* [Exercise] Set the records down again in full, exactly as they are, apart from the images.

========================================================================

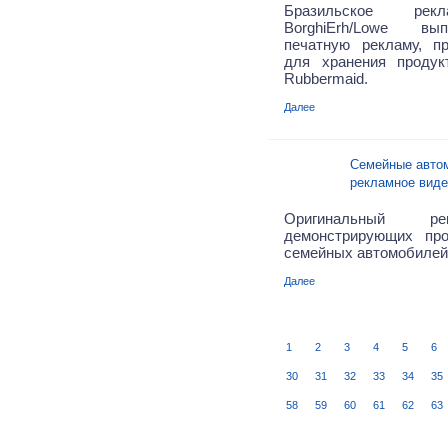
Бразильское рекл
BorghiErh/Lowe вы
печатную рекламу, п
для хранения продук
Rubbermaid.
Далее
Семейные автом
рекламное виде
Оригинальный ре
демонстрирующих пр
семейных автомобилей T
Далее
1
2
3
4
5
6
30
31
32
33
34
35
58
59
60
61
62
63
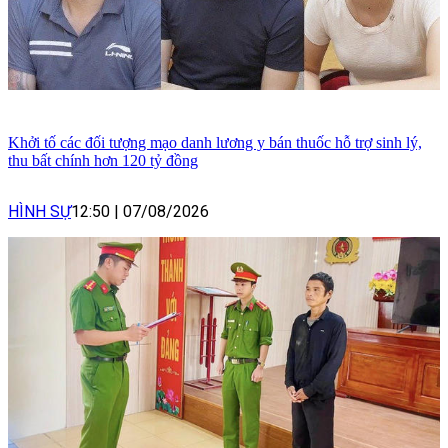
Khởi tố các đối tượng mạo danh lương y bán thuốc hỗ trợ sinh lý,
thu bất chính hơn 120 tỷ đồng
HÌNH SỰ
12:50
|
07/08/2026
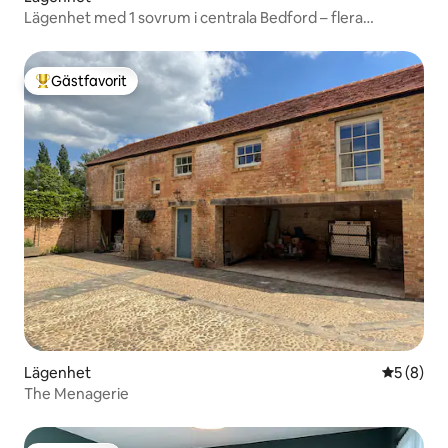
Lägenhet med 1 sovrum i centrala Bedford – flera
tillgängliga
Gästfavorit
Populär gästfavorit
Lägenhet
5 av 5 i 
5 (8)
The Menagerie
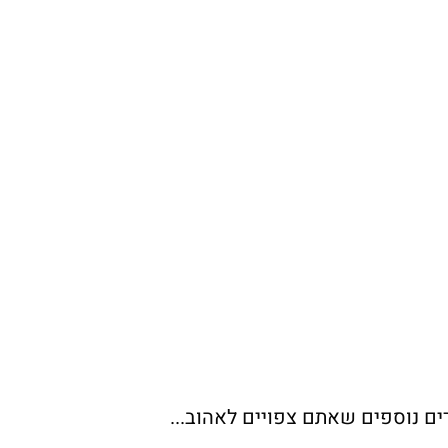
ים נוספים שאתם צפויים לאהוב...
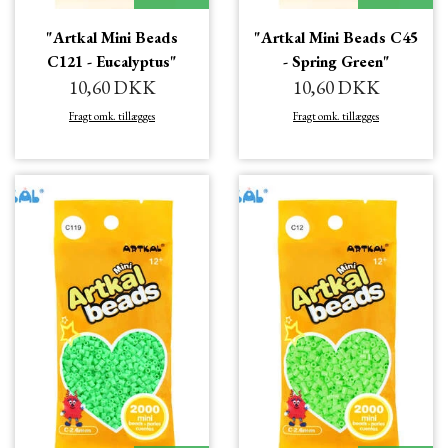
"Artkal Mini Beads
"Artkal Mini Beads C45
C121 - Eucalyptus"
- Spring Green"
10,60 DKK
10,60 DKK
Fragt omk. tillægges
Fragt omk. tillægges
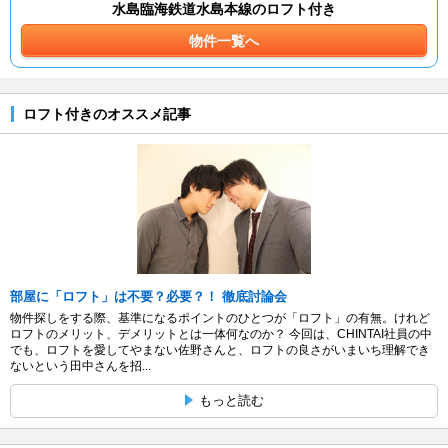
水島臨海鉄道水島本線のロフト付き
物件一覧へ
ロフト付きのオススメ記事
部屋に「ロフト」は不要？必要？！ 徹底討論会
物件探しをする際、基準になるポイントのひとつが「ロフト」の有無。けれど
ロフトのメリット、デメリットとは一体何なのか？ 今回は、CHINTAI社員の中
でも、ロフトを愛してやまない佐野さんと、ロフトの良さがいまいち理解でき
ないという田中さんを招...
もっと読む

========================================================================

* [Output of the task]
Бразильское рекл
BorghiErh/Lowe вы
печатную рекламу, п
для хранения продук
Rubbermaid.
Далее
Семейные автом
рекламное виде
Оригинальный ре
демонстрирующих пр
семейных автомобилей T
Далее
1
2
3
4
5
6
30
31
32
33
34
35
58
59
60
61
62
63
Khởi tố các đối tượng mạo danh lương y bán thuốc hỗ trợ sinh lý,
thu bất chính hơn 120 tỷ đồng
HÌNH SỰ
12:50
|
07/08/2026
Lägenhet med 1 sovrum i centrala Bedford – flera
tillgängliga
Gästfavorit
Populär gästfavorit
Lägenhet
5 av 5 i 
5 (8)
The Menagerie
ים נוספים שאתם צפויים לאהוב...
"Artkal Mini Beads
"Artkal Mini Beads C45
C121 - Eucalyptus"
- Spring Green"
10,60 DKK
10,60 DKK
Fragt omk. tillægges
Fragt omk. tillægges
水島臨海鉄道水島本線のロフト付き
物件一覧へ
ロフト付きのオススメ記事
部屋に「ロフト」は不要？必要？！ 徹底討論会
物件探しをする際、基準になるポイントのひとつが「ロフト」の有無。けれど
ロフトのメリット、デメリットとは一体何なのか？ 今回は、CHINTAI社員の中
でも、ロフトを愛してやまない佐野さんと、ロフトの良さがいまいち理解でき
ないという田中さんを招...
もっと読む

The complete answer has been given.